When the Romance Ends

When the Romance is gone

(…from a writer’s perspective)

 

My ‘writer’s block’ is inevitably when the ‘romance ends’. It is the only time I suffer from ‘writer’s block at all. If my senses are involved in other matters, I can’t feel romantic.

If I can’t see, hear, taste. smell or touch (feel) romance  I can’t write romance.  There are various methods I use to regain my   desire to write romance.  Some think that romance is a relationship between two people, but trying to ‘feel’ romance’ is more a ‘state of being’ and is all around you.  When I am writing a romance story here are the methods I use to get that romantic feeling back, regardless of how my own personal life is going.

  1.  See: –   Seeing may well be the easiest of the senses to recover.  To read a good romance novel, to visualize the hero in your mind and to feel all the other senses as well, always tells me reading is one of the best methods of retrieval I know.  When I don’t have the time to read I watch a movie.  It doesn’t have to be only romantic movies either.  I have salvaged my sight from all sorts of unexpected movies.  One of my favorite is an Action movie – Proof of Life.  The interaction between Meg Ryan and Russell Crowe –melts my heart.  Russell Crowe’s ‘look’ tells me so much about his character and it’s a basis I would use for my hero.  When she asks him, while her husband waits in the car, to tell her she means nothing to him, he doesn’t answer. But I see his love, I see his honorable nature and I see control.  All those traits combined with his strength and beautiful ‘Gladiator’ body is enough to get my creative writing back in place.
  2. Hear: – The first thought that comes to mind – songs. I wrote a contemporary romance “One Dance with a Stranger” solely by listening to Alan Jackson’s CD – Who I am.  Although I used other crutches   – mostly George Strait’s Pure Country and beautiful voice and looks – the whole story flowed easily when listening to the Who I am CD.  It was the easiest of my four published novels to write.
  3. Taste: –   One word here – chocolate.  Although of course there are other foods that might do this – for me it’s chocolate.  The feelings chocolate evokes inside can cover multitude of wonderful sensations.  Just make sure you sit down and write because it can be distracting.
  4. Smell:  – Perfumes, bath oils (combined with the actual bath), roses and taking a walk or ride into nature are methods I use.  Nature can evoke all feelings needed to write for me at times.  I always think of Judith McNaught’s – Something Wonderful –her heroine loved the smell of ‘dirt’.  She created a beautiful scene and interaction between the hero and heroine.   And she used a substance – most people would never consider – the smell of dirt.

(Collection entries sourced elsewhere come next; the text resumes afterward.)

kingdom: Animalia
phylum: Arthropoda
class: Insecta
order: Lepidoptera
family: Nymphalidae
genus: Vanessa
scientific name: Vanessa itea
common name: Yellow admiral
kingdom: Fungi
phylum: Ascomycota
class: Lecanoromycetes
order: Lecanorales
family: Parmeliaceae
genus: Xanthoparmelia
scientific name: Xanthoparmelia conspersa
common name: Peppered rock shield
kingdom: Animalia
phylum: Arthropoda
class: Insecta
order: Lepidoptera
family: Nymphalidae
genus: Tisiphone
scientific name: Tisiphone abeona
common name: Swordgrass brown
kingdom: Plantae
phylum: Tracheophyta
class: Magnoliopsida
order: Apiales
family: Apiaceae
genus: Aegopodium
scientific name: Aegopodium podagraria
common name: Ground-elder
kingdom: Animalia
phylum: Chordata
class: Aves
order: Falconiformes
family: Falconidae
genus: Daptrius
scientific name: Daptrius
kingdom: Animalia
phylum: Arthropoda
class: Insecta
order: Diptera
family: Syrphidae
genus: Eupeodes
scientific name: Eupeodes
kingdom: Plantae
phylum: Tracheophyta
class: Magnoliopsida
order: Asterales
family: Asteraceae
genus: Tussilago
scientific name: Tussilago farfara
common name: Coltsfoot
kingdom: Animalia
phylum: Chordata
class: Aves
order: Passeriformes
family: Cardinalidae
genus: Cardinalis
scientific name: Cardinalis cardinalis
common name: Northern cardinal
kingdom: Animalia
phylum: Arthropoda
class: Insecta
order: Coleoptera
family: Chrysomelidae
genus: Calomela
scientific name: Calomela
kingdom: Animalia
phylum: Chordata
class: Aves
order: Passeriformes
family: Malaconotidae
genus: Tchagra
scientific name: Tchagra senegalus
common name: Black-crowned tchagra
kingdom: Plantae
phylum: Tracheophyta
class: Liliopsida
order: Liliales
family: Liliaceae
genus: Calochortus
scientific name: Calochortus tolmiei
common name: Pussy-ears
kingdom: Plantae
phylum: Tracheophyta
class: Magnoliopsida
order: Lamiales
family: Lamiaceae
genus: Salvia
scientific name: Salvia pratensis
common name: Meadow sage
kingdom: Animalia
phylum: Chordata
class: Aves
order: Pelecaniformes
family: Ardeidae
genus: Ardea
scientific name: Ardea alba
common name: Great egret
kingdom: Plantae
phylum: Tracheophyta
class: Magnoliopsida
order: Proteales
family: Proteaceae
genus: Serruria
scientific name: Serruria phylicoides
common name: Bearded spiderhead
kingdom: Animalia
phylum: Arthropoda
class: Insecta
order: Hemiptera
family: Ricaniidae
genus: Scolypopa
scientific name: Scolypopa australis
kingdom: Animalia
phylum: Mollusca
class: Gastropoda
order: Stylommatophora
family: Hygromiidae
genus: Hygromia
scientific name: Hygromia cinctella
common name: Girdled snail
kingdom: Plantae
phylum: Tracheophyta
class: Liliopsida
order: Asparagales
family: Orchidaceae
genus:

5.       Touch (feel):   I rely mostly on my memories for this sense.  From a memory of a sad time, a happy time, an angry time and all those thousands of feelings to use – we all have them.  We do not have to be writing about our heroine or hero’s feelings.  We all know what it’s like to be sad – so it doesn’t matter whether it’s you losing your puppy – or your heroine losing her farm – those feelings of sadness will be the same.  First I analyze my own feelings and write a paragraph on my own feeling of sadness.  Then, if I only take one small sentence to portray my heroine’s sadness – I have created a true feeling.  I should warn writers on this. If I use a tragedy or especially a ‘bad’ memory  – it drains me, at times to having anxiety attacks.  But, when I am done I know I have written truly from within.

These are my own methods for writing romance when I find myself losing my sense of ‘romance’.  It won’t work for everyone, but it might help others to seek their own ideas on the five senses which can only improve your writing.  Good luck.